As technology grows more sophisticated, innovators have compressed the advancements into smaller devices, allowing many consumers to even wear high-tech products. With a rising industry of wearables, investors may also access the growth through a targeted exchange traded fund.

“WEAR believes this category is poised to capture transformational technology in real life applications for leisure, healthcare, military, and industrial applications,” according to WEAR Exchange Traded Funds, the name behind the Wearables Technology ETF (BATS: WEAR), which Eve Capital and ETC Services launched late last year.

WEAR seeks to capture the growth from within the wearable technology segment, including the relatively new segment of companies that produce watches, health trackers like Fitbit, medical applications, body cameras, GPS enabled child tracking wristbands, employee health trackers, Google glasses and other wearable devices.

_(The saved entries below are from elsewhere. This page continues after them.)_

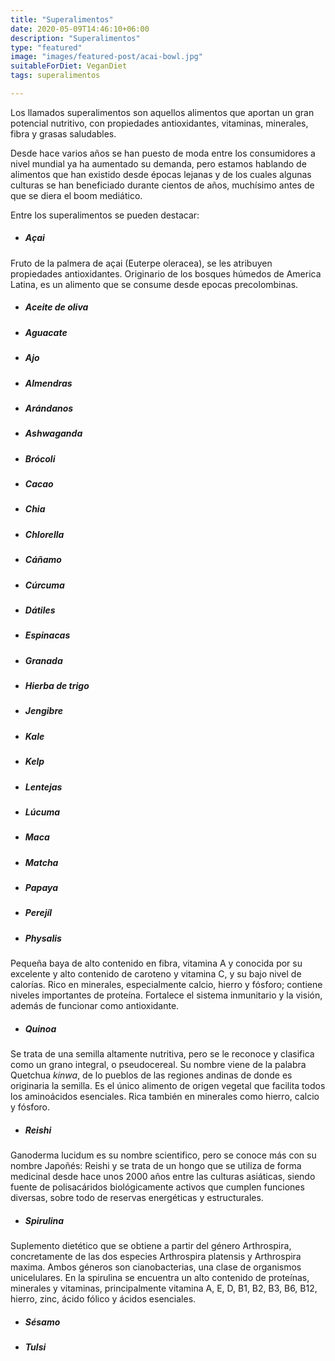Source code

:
 ```yaml
---
title: "Superalimentos"
date: 2020-05-09T14:46:10+06:00
description: "Superalimentos"
type: "featured"
image: "images/featured-post/acai-bowl.jpg"
suitableForDiet: VeganDiet
tags: superalimentos

---
```

Los llamados superalimentos son aquellos alimentos que aportan un gran potencial nutritivo, con propiedades antioxidantes, vitaminas, minerales, fibra y grasas saludables. 

Desde hace varios años se han puesto de moda entre los consumidores a nivel mundial ya ha aumentado su demanda, pero estamos hablando de alimentos que han existido desde épocas lejanas y de los cuales algunas culturas se han beneficiado durante cientos de años, muchísimo antes de que se diera el boom mediático.

Entre los superalimentos se pueden destacar:

- ##### Açai 
Fruto de la palmera de açai (Euterpe oleracea), se les atribuyen propiedades antioxidantes. Originario de los bosques húmedos de America Latina, es un alimento que se consume desde epocas precolombinas.
- ##### Aceite de oliva

- ##### Aguacate
- ##### Ajo
- ##### Almendras
- ##### Arándanos
- ##### Ashwaganda
- ##### Brócoli
- ##### Cacao
- ##### Chia
- ##### Chlorella
- ##### Cáñamo
- ##### Cúrcuma
- ##### Dátiles
- ##### Espinacas
- ##### Granada
- ##### Hierba de trigo
- ##### Jengibre
- ##### Kale
- ##### Kelp
- ##### Lentejas
- ##### Lúcuma
- ##### Maca
- ##### Matcha
- ##### Papaya
- ##### Perejíl
- ##### Physalis
Pequeña baya de alto contenido en fibra, vitamina A y conocida por su excelente y alto contenido de caroteno y vitamina C, y su bajo nivel de calorías. Rico en minerales, especialmente calcio, hierro y fósforo; contiene niveles importantes de proteína. Fortalece el sistema inmunitario y la visión, además de funcionar como antioxidante.
- ##### Quinoa
Se trata de una semilla altamente nutritiva, pero se le reconoce y clasifica como un grano integral, o pseudocereal. Su nombre viene de la palabra Quetchua *kinwa*, de lo pueblos de las regiones andinas de donde es originaria la semilla. Es el único alimento de origen vegetal que facilita todos los aminoácidos esenciales. Rica también en minerales como hierro, calcio y fósforo.
- ##### Reishi
Ganoderma lucidum es su nombre scientifico, pero se conoce más con su nombre Japoñés: Reishi y se trata de un hongo que se utiliza de forma medicinal desde hace unos 2000 años entre las culturas asiáticas, siendo fuente de polisacáridos biológicamente activos que cumplen funciones diversas, sobre todo de reservas energéticas y estructurales.
- ##### Spirulina
Suplemento dietético que se obtiene a partir del género Arthrospira, concretamente de las dos especies Arthrospira platensis y Arthrospira maxima. Ambos géneros son cianobacterias, una clase de organismos unicelulares. En la spirulina se encuentra un alto contenido de proteínas, minerales y vitaminas, principalmente vitamina A, E, D, B1, B2, B3, B6, B12, hierro, zinc, ácido fólico y ácidos esenciales.
- ##### Sésamo
- ##### Tulsi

The underlying index also follows a modified equal weighting methodology where constituents are equal-weighted but core holdings are subject to a multiplier of 1.5 times the equal weight. The “core” holdings include securities of wearable tech companies that derive significant revenues from the sale of wearable devices, along with “non-core” holdings or those securities of wearable technology companies that derive minimal revenue from the sale of wearables.

According to EQM Indexes, sub-sectors include display, healthcare/medical, industrial/military, infotainment/lifestyle, semiconductors, sensors and sports/fitness.

The underlying index also includes a hefty U.S. weight, along with other markets including Denmark, Finland, Germany, Ireland, Japan, Netherlands, Singapore, South Korea, Switzerland and Taiwan.

WEAR has revealed a quarterly return of 9.4% on March 31, 2017 and rose 10.33% since its inception on December 9, 2016.

The wearables industry is expected to grow to $19 billion by 2018 as products like Fitbit fitness trackers, Android Wear watches and the Apple Watch helped fuel a rise in mainstream awareness of wearable technologies, according to Juniper Research.

“With attractive growth rates after a new product launch because of the relative lower price points, decreasing costs, and improving technology; we believe wearables is an investment that has never looked better, “ Bryce Tillery, Managing Partner at Eve Capital, said in a note.